No, bluefin also are plagued by another long-standing problem: They are inevitably caught by long-line fishermen trying to hook bigger, healthier schools of yellowfin tuna, swordfish and big-eye tuna. Under government regulations, the fishermen are allowed to bring a small number of the carefully regulated and valuable fish to shore for sale, but most of them die on hooks hanging from 20-mile fishing lines and are discarded at sea.

 

“No one wants to interact with bluefin,” said Terri Beideman, executive director of the Blue Water Fishermen’s Association, which represents about 120 tuna fishing vessels, most of them mom-and-pop operations. “They come onto your gear accidentally.
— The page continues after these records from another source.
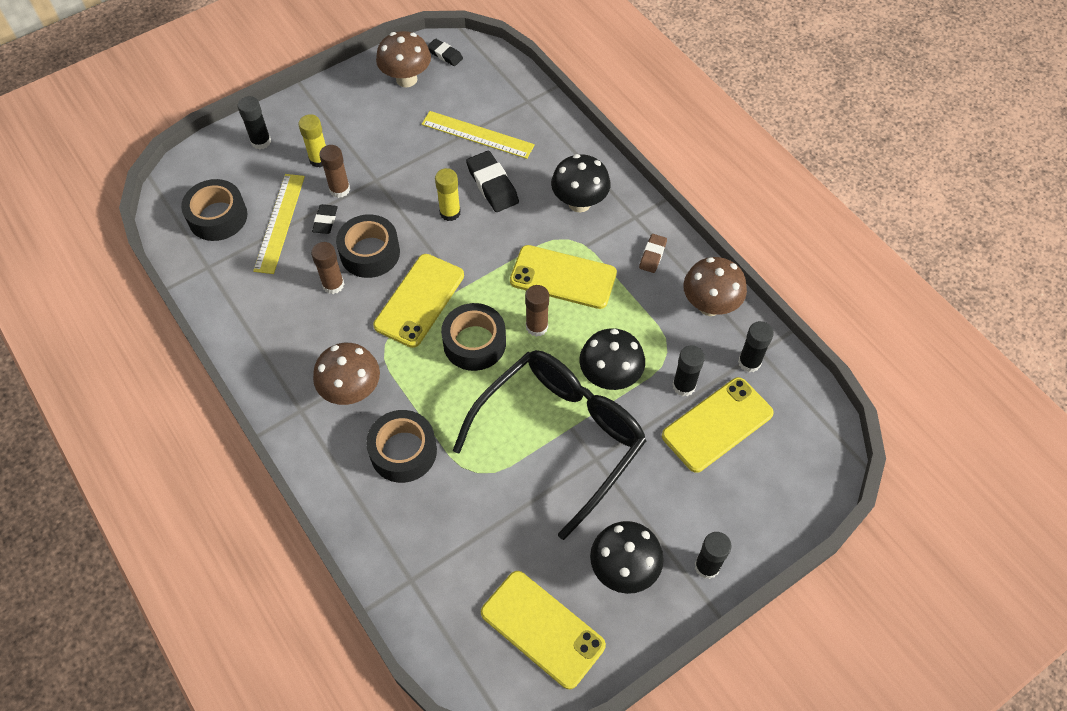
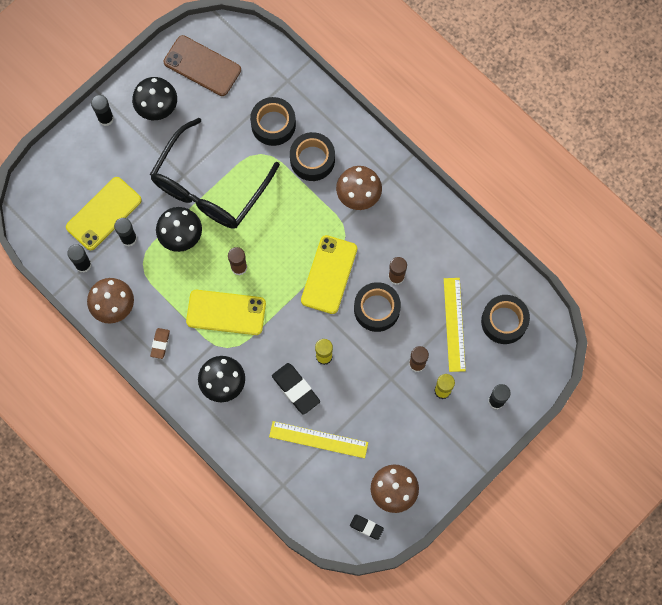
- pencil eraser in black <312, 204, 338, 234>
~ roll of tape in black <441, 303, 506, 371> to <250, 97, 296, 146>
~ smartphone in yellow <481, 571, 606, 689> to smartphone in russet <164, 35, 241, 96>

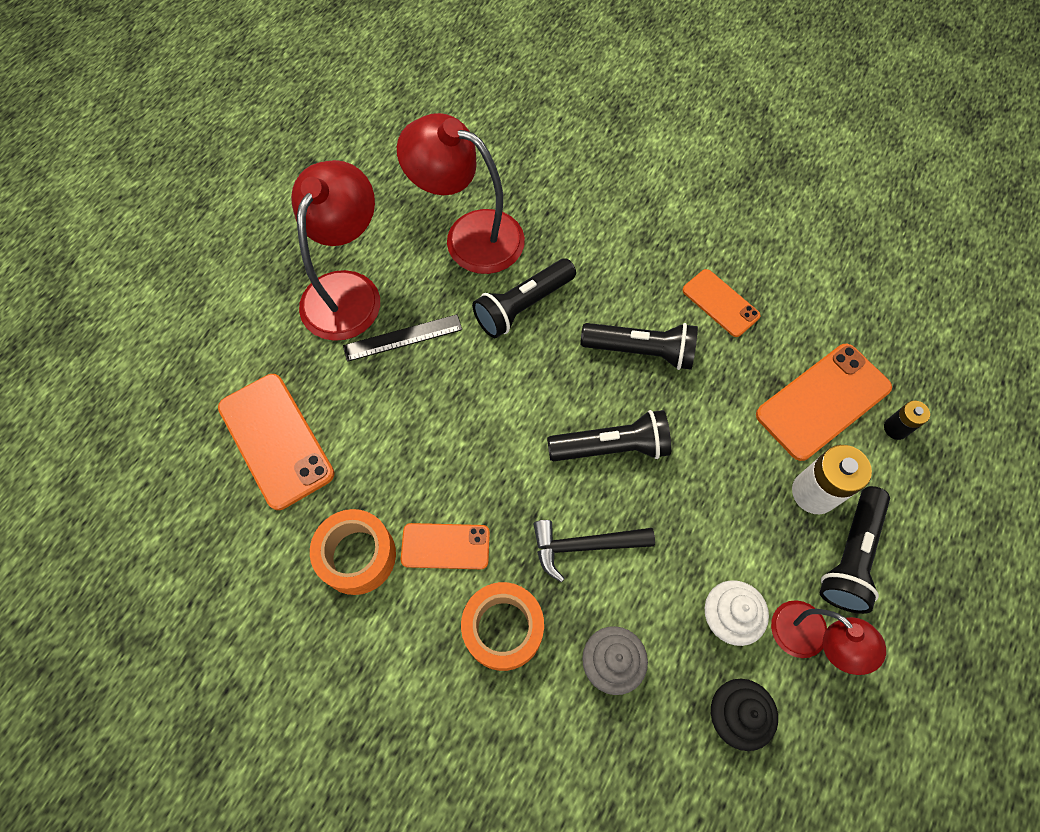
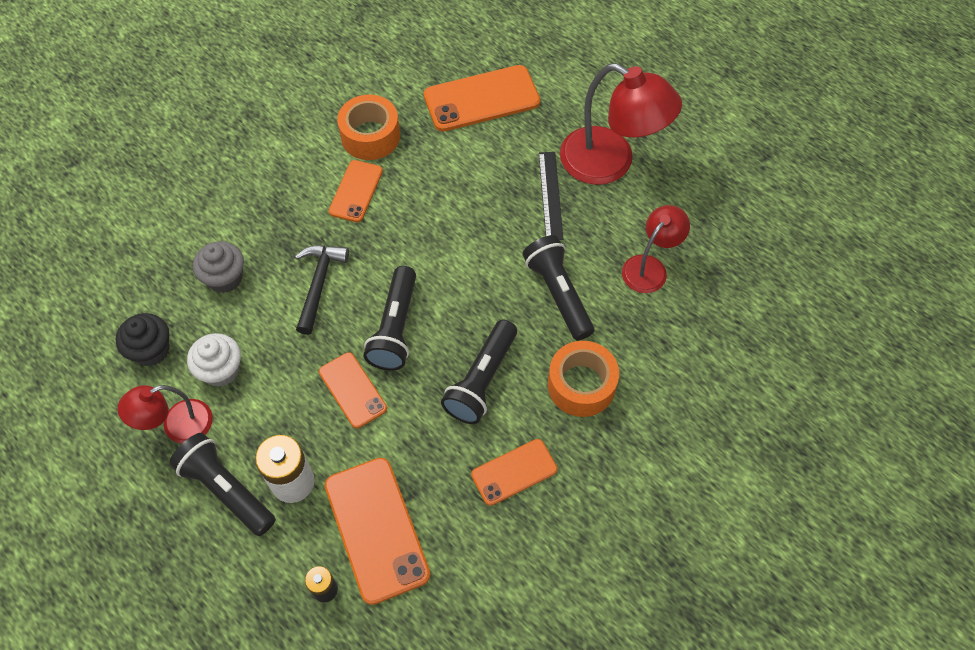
~ desk lamp in scarlet <397, 113, 525, 274> = <622, 205, 690, 293> x0.58
~ roll of tape in orange-coloured <461, 582, 544, 671> to <548, 341, 619, 417>
+ smartphone in orange-coloured <319, 352, 387, 428>

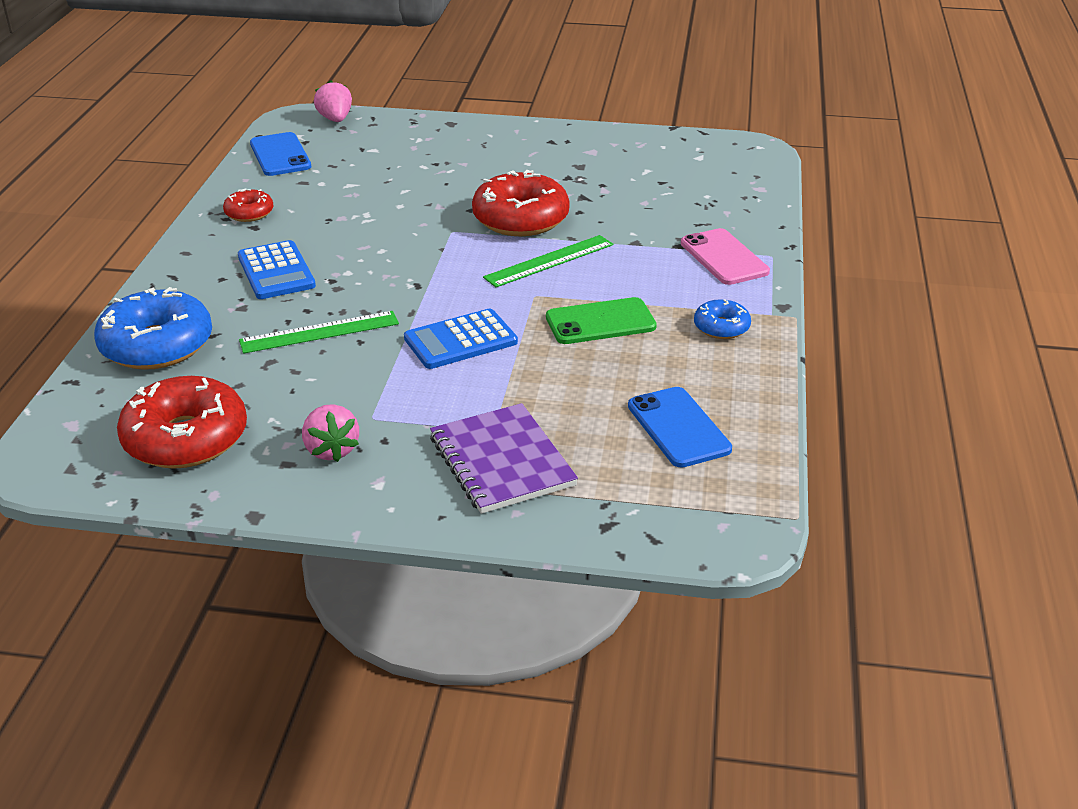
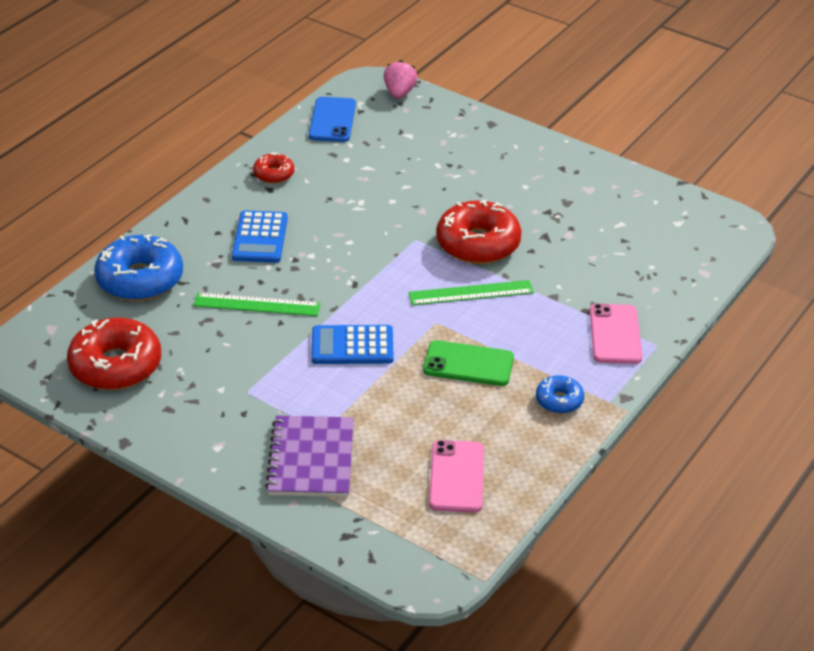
~ smartphone in blue <628, 387, 732, 468> to smartphone in rosy <429, 440, 484, 513>
- berry in rosy <302, 404, 359, 462>

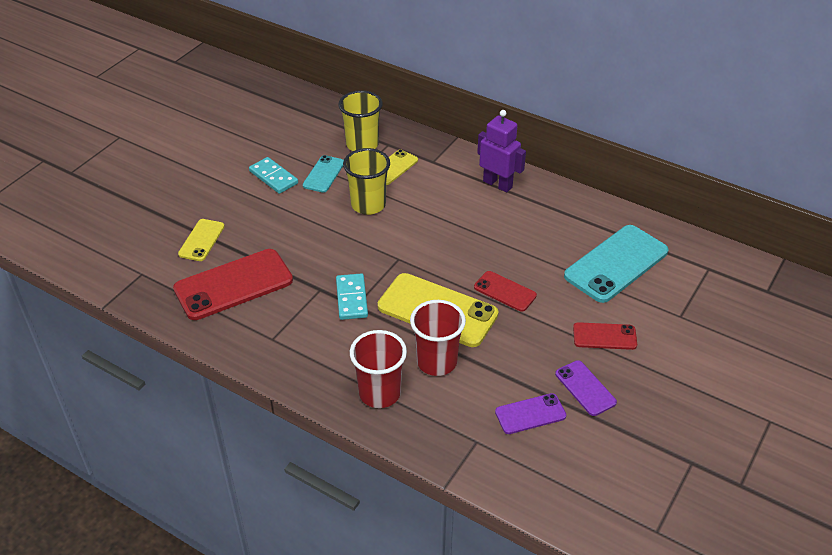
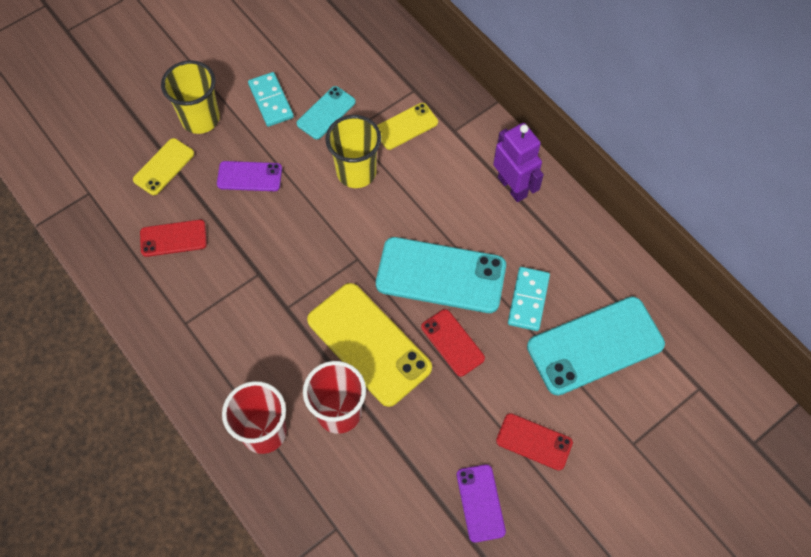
~ tumbler in yellow <338, 90, 383, 151> to <161, 60, 220, 134>
~ smartphone in scarlet <173, 249, 293, 320> = <140, 220, 207, 257> x0.53
~ domino in teal <336, 273, 368, 320> to <508, 267, 550, 331>
~ smartphone in purple <495, 393, 566, 434> to <217, 161, 282, 191>
+ smartphone in teal <376, 237, 506, 313>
No one is targeting them.” By one estimate, 111 metric tons of bluefin were killed this way in one year.

 

The “bycatch” problem is slowing efforts to rebuild the bluefin population in the western Atlantic, which is at 36 percent of the 2012 level, according to the International Commission for the Conservation of Atlantic Tunas.

 

Now, the National Marine Fisheries Service (NMFS), the U.S. government agency that regulates offshore fishing, has waded into the controversy. It is proposing a complicated new plan designed to reduce the number of bluefin that long-liners inadvertently snare. The fish has been intensively managed for more than two decades, officials said, but the regulations need updating, in part to help reduce bycatch.